Oren was released from prison during Prague's de-Stalinization period and came to Zurich on May 13, 1956, where he said the accusations against him were false, but this did not cause him to change his political views. When he returned to Israel he told the press of the torture he underwent in prison and of his show trial. He brought these experiences in writing his book Prague Prisoner's Notes which was published in 1958 and said that while he sat in prison felt that his party was sitting there with him.
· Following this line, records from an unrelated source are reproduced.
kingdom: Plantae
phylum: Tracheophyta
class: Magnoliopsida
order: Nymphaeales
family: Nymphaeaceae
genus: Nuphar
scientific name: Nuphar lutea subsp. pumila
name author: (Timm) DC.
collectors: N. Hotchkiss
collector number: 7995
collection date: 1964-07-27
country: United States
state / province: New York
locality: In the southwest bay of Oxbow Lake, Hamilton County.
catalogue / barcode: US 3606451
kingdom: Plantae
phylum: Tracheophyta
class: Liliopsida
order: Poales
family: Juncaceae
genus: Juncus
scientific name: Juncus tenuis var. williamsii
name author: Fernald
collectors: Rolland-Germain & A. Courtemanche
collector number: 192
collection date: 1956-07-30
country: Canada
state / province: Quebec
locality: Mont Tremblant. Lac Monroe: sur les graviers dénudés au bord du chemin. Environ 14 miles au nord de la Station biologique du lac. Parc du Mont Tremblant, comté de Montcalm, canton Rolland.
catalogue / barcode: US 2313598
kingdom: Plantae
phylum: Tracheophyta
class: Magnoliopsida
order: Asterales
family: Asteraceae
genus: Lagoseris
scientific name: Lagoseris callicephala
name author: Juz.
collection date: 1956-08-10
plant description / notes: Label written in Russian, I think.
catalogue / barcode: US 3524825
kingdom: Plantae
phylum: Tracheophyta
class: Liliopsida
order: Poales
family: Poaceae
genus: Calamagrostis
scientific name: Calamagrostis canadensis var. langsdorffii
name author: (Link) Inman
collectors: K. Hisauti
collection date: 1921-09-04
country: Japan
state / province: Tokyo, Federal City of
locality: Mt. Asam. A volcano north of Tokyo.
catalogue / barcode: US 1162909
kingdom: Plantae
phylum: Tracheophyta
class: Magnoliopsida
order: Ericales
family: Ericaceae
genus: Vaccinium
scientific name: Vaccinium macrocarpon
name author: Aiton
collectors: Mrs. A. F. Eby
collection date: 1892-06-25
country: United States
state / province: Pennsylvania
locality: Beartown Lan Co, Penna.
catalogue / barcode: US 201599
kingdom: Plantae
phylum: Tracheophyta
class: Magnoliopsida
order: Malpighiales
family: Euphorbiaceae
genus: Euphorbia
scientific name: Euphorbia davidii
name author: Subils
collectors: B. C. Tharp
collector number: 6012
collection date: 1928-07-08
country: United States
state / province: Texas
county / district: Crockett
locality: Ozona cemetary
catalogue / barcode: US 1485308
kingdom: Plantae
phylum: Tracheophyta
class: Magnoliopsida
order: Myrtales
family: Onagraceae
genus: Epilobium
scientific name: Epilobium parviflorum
However Oren remained a socialist, and supported by the Soviet Union. In October 1963 Czechoslovak authorities announced re-examined his case and he was completely cleared. Oren was the last of those convicted in the Prague Trials to be exonerated.

Oren served as secretary general of the Mapam World Union from 1960 to 1964.

Mordechai Oren married Rega (Rivka) Varshaviak and had two children — Pua Gonen and author Moshe Oren. Mordechai Oren died in 1985, aged 80.